The Former Owners of Club 21 Revive Classic Southeast Portland Dive Bar the Vern

Once again, they’ve scrubbed the carpet, opened some windows and doubled down on the wood-paneled rumpus room vibe.

(Rocky Burnside)

The first thing you'd notice at Hanigan's Tavern was the smell.

It was a pungent mix of stale cigarette smoke and cleaning products masking bodily fluids—a stench anyone who's spent an afternoon drinking alone in any other musty old dive could easily recognize as the smell of painful, protracted defeat.

That's not a knock, really. The enduring charm of the Vern, as it was commonly known due to its faulty red neon "TAVERN" sign, was that it weathered multiple waves of change with one foot planted firmly in the grave. It's teetered on the precipice of extinction for decades, yet when rumors of its impending demise circulated last year, longtime regulars pre-emptively mourned another casualty of the city's endless war between condos and character.

(Rocky Burnside)

All was considered lost. But then, Warren Boothby and Marcus Archambeault swooped in. The duo behind the Elvis Room and Double Barrel have amassed a small empire of nouveau dives by applying haute-scumbag chic to fresh new spaces. But the rebooted Vern—now its official name—bears closest resemblance to their rehab of the Sandy Hut in 2015.

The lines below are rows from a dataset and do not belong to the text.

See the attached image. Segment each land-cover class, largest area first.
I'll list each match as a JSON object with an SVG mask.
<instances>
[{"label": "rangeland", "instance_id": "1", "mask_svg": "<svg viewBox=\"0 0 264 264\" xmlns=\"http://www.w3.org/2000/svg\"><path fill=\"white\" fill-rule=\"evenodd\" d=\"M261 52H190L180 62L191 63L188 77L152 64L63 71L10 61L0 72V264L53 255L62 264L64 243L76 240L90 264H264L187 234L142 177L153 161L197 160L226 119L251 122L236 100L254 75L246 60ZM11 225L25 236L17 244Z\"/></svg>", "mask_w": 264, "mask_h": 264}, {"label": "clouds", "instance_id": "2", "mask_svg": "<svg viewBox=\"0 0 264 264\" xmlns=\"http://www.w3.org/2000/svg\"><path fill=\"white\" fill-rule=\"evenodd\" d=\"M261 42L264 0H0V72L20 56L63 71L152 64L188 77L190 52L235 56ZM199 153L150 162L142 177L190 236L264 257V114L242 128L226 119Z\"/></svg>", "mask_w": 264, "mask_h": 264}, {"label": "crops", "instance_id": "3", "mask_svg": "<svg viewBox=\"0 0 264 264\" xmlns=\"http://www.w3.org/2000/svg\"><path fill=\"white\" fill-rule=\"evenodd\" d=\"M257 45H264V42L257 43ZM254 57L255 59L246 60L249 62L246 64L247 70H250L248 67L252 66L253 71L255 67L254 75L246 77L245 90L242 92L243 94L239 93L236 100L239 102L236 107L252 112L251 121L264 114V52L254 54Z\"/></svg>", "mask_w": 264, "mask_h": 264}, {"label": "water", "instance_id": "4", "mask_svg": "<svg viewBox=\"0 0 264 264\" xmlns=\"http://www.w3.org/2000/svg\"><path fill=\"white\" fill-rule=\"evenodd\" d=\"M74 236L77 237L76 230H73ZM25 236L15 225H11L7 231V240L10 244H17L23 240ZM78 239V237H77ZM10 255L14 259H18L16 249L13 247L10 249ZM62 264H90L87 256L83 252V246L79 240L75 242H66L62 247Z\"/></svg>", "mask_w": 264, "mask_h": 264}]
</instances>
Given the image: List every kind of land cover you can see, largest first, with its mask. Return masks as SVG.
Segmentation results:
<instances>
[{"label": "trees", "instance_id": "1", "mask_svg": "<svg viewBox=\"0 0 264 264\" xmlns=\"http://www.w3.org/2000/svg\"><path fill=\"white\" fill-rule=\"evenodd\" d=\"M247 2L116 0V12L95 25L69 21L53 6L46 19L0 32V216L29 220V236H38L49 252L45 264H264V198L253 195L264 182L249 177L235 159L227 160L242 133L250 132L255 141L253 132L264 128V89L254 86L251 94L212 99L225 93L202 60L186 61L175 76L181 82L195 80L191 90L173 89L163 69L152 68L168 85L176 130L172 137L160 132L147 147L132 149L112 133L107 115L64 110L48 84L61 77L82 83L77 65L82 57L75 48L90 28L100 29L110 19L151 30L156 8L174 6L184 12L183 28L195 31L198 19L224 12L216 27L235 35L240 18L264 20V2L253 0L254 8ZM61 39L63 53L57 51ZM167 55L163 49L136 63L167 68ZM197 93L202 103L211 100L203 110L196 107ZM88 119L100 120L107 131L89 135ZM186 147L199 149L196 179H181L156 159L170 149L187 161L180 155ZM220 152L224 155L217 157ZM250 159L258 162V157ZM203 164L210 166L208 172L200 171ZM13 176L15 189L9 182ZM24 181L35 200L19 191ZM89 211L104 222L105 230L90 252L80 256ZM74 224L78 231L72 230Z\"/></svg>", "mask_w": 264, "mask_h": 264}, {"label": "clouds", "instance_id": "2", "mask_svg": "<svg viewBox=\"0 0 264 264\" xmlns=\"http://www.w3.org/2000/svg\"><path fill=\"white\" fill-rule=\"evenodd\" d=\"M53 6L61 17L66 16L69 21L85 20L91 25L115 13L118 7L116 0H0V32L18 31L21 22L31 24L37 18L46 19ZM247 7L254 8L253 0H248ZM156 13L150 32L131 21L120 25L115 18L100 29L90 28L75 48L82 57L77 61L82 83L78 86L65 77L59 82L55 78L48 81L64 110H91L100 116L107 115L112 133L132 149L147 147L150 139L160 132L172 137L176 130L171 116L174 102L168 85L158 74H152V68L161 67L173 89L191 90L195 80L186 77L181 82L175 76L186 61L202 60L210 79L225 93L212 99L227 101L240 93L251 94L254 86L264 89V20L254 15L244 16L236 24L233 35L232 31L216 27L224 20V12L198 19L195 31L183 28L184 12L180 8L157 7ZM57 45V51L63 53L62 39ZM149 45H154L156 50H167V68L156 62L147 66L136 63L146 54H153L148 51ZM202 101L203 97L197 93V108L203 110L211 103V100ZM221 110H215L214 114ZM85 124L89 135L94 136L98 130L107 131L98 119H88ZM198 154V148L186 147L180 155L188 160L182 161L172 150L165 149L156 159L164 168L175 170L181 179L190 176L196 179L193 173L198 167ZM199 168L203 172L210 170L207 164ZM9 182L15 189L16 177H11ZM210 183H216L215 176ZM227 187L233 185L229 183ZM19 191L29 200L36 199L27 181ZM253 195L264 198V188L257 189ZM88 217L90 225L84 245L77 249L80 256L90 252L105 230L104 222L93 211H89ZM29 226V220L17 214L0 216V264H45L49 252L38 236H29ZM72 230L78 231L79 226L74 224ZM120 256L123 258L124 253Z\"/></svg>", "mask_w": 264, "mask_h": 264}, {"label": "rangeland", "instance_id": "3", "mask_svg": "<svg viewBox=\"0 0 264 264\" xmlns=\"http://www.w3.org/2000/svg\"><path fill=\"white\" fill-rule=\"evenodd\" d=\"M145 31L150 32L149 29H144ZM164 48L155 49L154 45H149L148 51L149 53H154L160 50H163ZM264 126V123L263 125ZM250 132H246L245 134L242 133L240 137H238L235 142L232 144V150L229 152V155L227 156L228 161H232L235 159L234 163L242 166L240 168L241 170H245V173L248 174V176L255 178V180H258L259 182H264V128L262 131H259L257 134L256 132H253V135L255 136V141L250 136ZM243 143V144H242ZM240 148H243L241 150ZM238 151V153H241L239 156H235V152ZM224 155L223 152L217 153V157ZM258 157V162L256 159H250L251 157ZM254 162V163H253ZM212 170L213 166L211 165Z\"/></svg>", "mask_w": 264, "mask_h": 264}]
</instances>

Once again, they've scrubbed the carpet, opened some windows and doubled down on the wood-paneled rumpus room vibe. The backroom received the biggest makeover, via circular red velvet booths, a fake indoor fire pit lifted from the departed Overlook, and a trio of pinball machines beneath the "STEAKS" sign from Boothby and Archambeault's own much-mourned Club 21. The front room now features low-lit chandeliers, plush Naugahyde and fake greenery above the backlit liquor shelves.

(Rocky Burnside)

Behind the bar, it's business as usual. Tallboys of PBR and Tecate are $3, while craftier brews are $6. The food menu features Boothby and Archambeault's customary spread of fried snacks served with salty dipping sauces, including honey-coated sweet potato jojos and creme fraiche ($7) and a plate of "golden nuggets," which meld cheese curds and chicken into singular deep-fried, bite-sized chunks ($8). It's nothing special as far as bar food goes, but the smell of fries and 8-ounce rib-eyes is preferable to the odor of bleach and urine.

(Rocky Burnside)

Most of the upgrades to the Vern are inarguably positive. But the net effect raises questions as to how much longer Boothby and Archambeault's clout as dive-bar whisperers will last. Sooner or later, their penchant for papering over failing shitholes with wood paneling, oil paintings of topless ladies and kitschy Schlitz signs will turn from ingenuity to homogeneity. You can almost hear the blowhards now, grousing about how they've turned every bar in Portland into "McMenamins for hipsters."

But whenever that day comes, the Vern will be a fine place to bitch about it.

DRINK: The Vern, 2622 SE Belmont St., 503-233-7851. Noon-2:30 am daily.